At the rooftop garden of the NTUC Health nursing home in Jurong West, residents can brush their hands against textured and coloured plants, smell them and even eat some of them.
To the uninitiated, this may look like any other garden.
It is, however, the first garden in a nursing home here developed as a therapeutic garden, in consultation with the National Parks Board (NParks).
Such gardens are designed, using science-based principles, to facilitate interactions with nature in a way that may improve the mental and psychosocial well-being of visitors and residents.
Last year, NParks released a guide on the design of therapeutic landscapes, particularly for the elderly and people with dementia. These design guidelines include the type of plants to be used in a therapeutic garden, its amenities and layout as well as its signage.
The NTUC Health nursing home, for instance, uses a trellis to act as a destination point so residents can easily find their way.
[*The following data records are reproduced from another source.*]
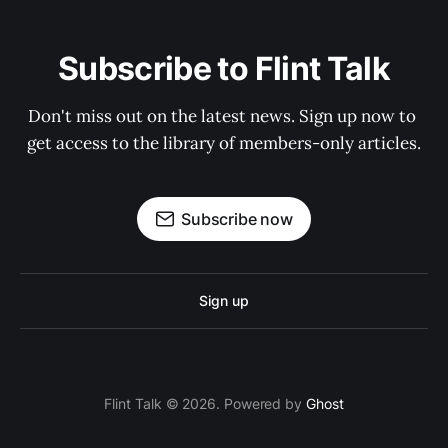
Subscribe to Flint Talk
Don't miss out on the latest news. Sign up now to 
get access to the library of members-only articles.
Subscribe now
Sign up
Flint Talk © 2026. Powered by
Ghost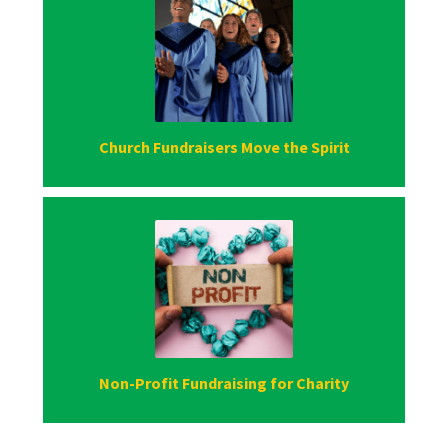
Church Fundraisers Move the Spirit
Non-Profit Fundraising for Charity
It also doubles up as a shaded area as residents living with dementia may not recognise that they are feeling warm while in the garden.
The natural bamboo musical instruments installed among the plants are aimed at stimulating residents' sense of hearing and improving their motor and coordination skills as they create music in the garden.
NTUC Health's principal occupational therapist Benjamin Lim said residents at the home participate in therapeutic activities like scent bag making or plant propagation.
Those who have taken part in such sessions have improved their motor, sensory and cognitive perceptual skills, said Mr Lim.
Resident Tan Soo Siam, 72, enjoys the social aspect of communal gardening.
Said Mr Tan: "I hang around with friends here and it is much better out here than in the room."